Figure 4 shows the leading winter (January-February-March) patterns of sea ice reemergence in the Arctic, based on model output from a pre-industrial control simulation of the Community Climate System Model version 4 (CCSM4). The reemerging sea ice concentration (SIC) pattern is characterized by below-average SIC in the Bering Sea and above-average SIC in the Barents-Greenland-Iceland-Norwegian (Barents-GIN) seas. Local sea surface temperature anomalies (SSTs) have the opposite sign and provide memory that allows melt season SIC conditions to reemerge the following growth season. The sea level pressure (SLP) pattern drives winds that provide for communication between the North Atlantic and North Pacific.
The Sea Ice Prediction Network provides a forum for the sea ice forecasting community to share predictions of September mean sea ice extent using a variety of methods.
Down below, Antarctica above
Beginning in late April, Antarctic sea ice extent surpassed the previous satellite-era record set in 2014, and for the entire month of May it has set daily record high ice extents. This makes May 2015 the record high month for the 1979 to 2015 period. As has been the case for several months, ice extent is unusually high in areas of the eastern Ross Sea – western Amundsen Sea, and in the northern and northeastern Weddell Sea. Unusually high extent has developed over the Davis Sea area of the far southern Indian Ocean.
Antarctic sea ice extent for May 2015 averaged 12.10 million square kilometers (4.67 million square miles). The linear rate of increase for May is now 2.88% per decade for the period 1979 to 2015.
Despite the record sea ice extent, air temperatures at the 925 millibar level (about 3,000 feet above the surface) remained generally above average for most of the continent and coastal areas of the surrounding ocean. Air temperatures were as much as 5 degrees Celsius (9 degrees Fahrenheit) above the 1981 to 2010 average over the West Antarctic ice sheet and central Ross Sea. The region of high ice extent near the northeastern Ross Sea had near-average air temperatures in the vicinity of the ice edge. Cooler than average temperatures were observed near the ice edge in the northeastern Weddell Sea (2 degrees Celsius, or 4 degrees Fahrenheit, below average) and Davis Sea (4 degrees Celsius, or 7 degrees Fahrenheit, below average). Air circulation patterns were variable for the month. The Southern Annular Mode, a north-south movement of the westerly wind belt that circles Antarctica, was in a near neutral state for the month as a whole.
Bushuk, M., D. Giannakis, and A. J. Majda (2015). Arctic sea-ice reemergence: The role of large-scale oceanic and atmospheric variability. J. Climate, doi:10.1175/JCLI-D-14-00354.1, in press.
Bushuk, M. and D. Giannakis (2015). Sea-ice reemergence in a model hierarchy. Geophys. Res. Lett., doi:10.1002/2015GL063972, in press.

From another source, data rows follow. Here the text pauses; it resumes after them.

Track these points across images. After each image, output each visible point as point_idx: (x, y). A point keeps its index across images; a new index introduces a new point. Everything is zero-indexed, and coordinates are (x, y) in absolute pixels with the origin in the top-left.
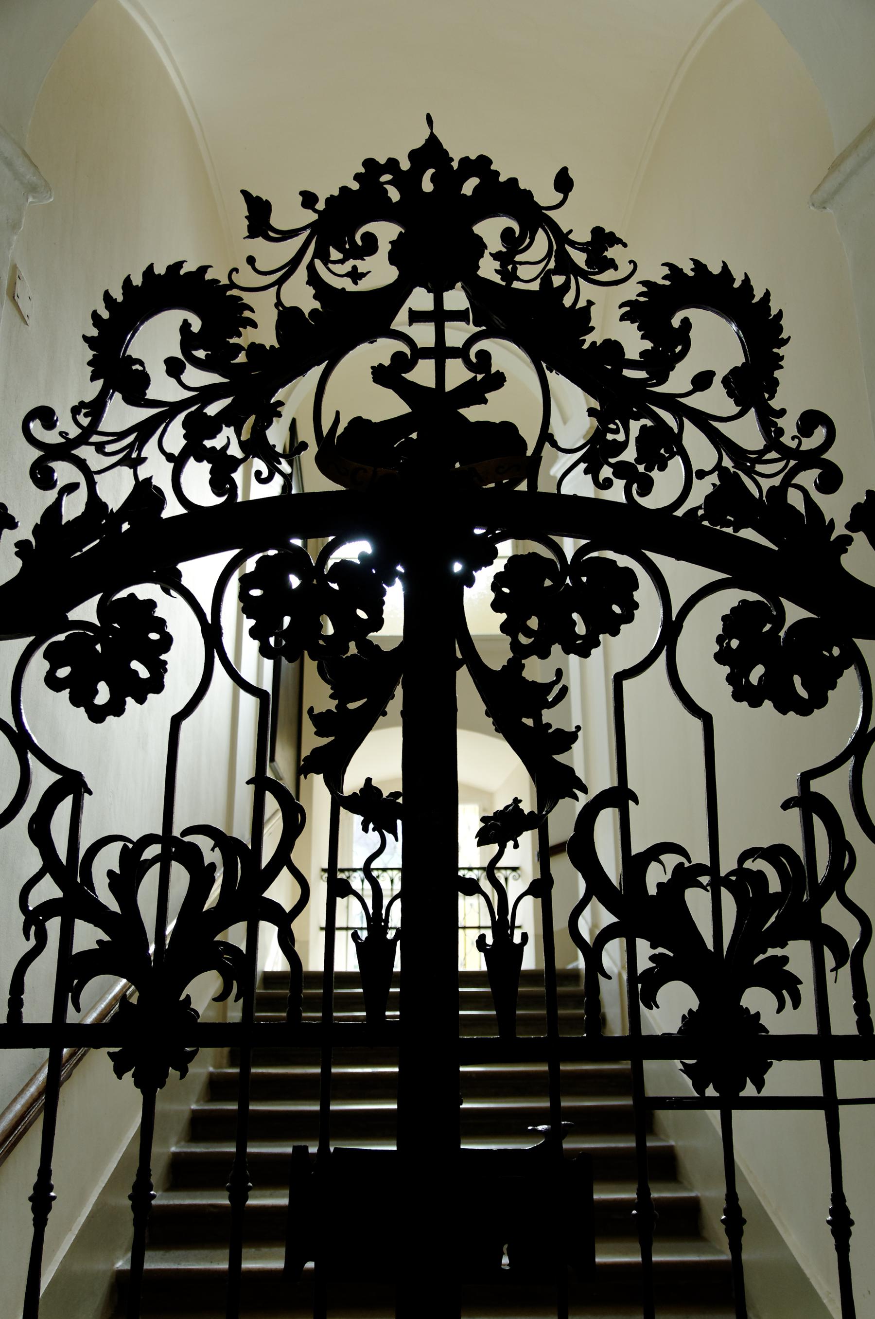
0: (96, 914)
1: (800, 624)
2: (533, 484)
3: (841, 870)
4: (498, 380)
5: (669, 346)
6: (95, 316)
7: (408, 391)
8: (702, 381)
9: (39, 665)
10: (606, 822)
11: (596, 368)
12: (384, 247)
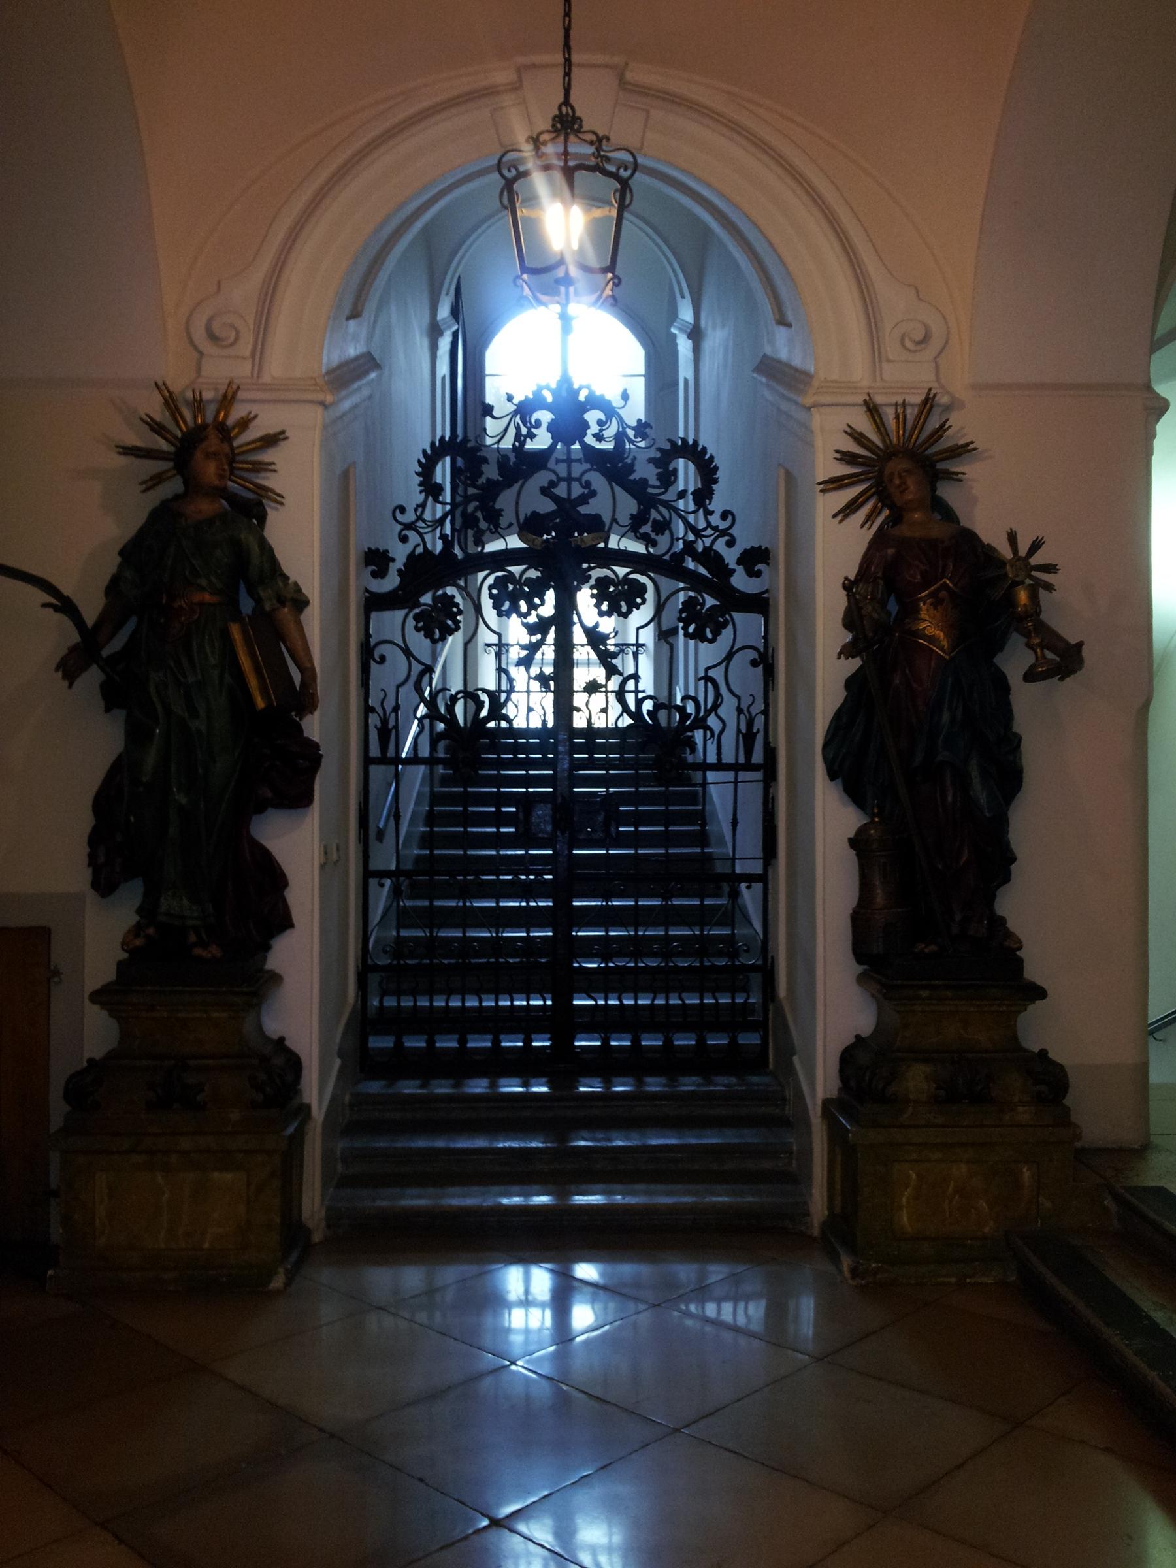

Schroeder, D., D.L. Feltham, D. Flocco and M. Tsmados, (2014). September Arctic sea ice minimum predicted by spring melt pond fraction. Nature Climate Change, doi:10.1038/nclimate2203.
Stroeve, J., E. Blanchard-Wrigglesworth, V. Guemas, S. Howell, F. Massonnet and S. Tietsche, (2015). Developing user-oriented seasonal sea ice forecasts in a changing Arctic. EOS, doi:10.1175/JCLI-D-14-00354.1, in press.